On the issue of the interest of justice, Defendants argue that transfer to the Central District of California would be appropriate for various reasons, including that all parties with an interest in the Policy can be made parties to the litigation in that forum, Defendants are subject to personal jurisdiction in California because the Policy was issued there, Plaintiffs have individually availed themselves of personal jurisdiction in that forum, the Named Insurers have their principal places of business there, and the case may then be consolidated in that forum with the Adversary Proceeding.

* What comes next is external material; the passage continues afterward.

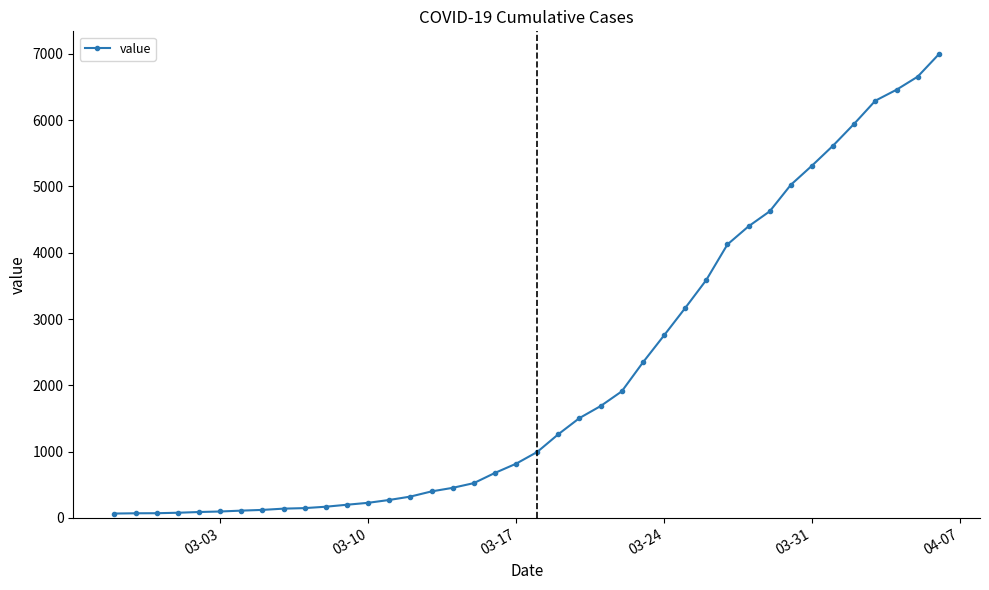

What is the sum of all values?

85677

Corcoran, however, has objected to personal jurisdiction in the Adversary Proceeding, and the issue has yet to be resolved. Thus, it is not immediately clear that both Plaintiffs can be required to litigate this matter in California, especially where Corcoran's alleged connection to California is based on his remote employment with an entity in that state, and that employment began after the events at issue in this case had already taken place. While the Named Insureds have California addresses listed on the Policy, Peleus and ArgoPro are based elsewhere.
Moreover, the first-to-file rule, under which there is a strong presumption that similar actions should be decided by the court in which the first case was brought, is relevant to the interest-of-justice factor and further supports a determination to decline to transfer this case because Plaintiffs filed this action on January 31, 2020, nearly five months before Peleus filed the Adversary Proceeding in California on June 11, 2020. See Volvo Const. Equip. N. Am., Inc. v. CLM Equip. Co., Inc., 386 F.3d 581, 594-95 (4th Cir. 2004) (noting that "the first suit should have priority, absent the showing of balance of convenience in favor of the second action," and holding that the district court did not abuse its discretion in declining to defer to a second-filed proceeding); Neuralstem, Inc. v. StemCells, Inc., 573 F.Supp.2d 888, 900, 902 (D. Md. 2008) (applying the first-to-file rule in declining to transfer a first-filed Maryland case to California).
Finally, as to other factors referenced by the parties, see Stronghold Sec, 582 F.Supp. at 729, where the actions for which Plaintiffs seek insurance occurred while they were working in Maryland on matters relating to properties in Maryland, there is a local interest in having this matter resolved in Maryland. Although the Court presently lacks sufficient information to determine which state's substantive law would apply, Defendants acknowledge that such a determination does not materially impact which forum should be selected. Reply Mot. Dismiss at 19, ECF No.35.
Upon consideration of all of the factors, the Court finds that Defendants have not met their burden to establish that "the balance of convenience and the interest of justice [is] strongly in favor of transfer. Dow, 232 F.Supp.2d at 499. The Court will therefore deny the motion to transfer. See Collins v. Straight, Inc., 748 F.2d 916, 921 (4th Cir. 1984) (holding that "unless the balance is strongly in favor of the defendant, the plaintiffs choice of forum should rarely be disturbed") (quoting Gulf Oil v. Gilbert, 330 U.S. 501, 508 (1946)).
CONCLUSION
For the foregoing reasons, Defendants' Motion to Dismiss or Transfer will be DENIED. A separate Order shall issue.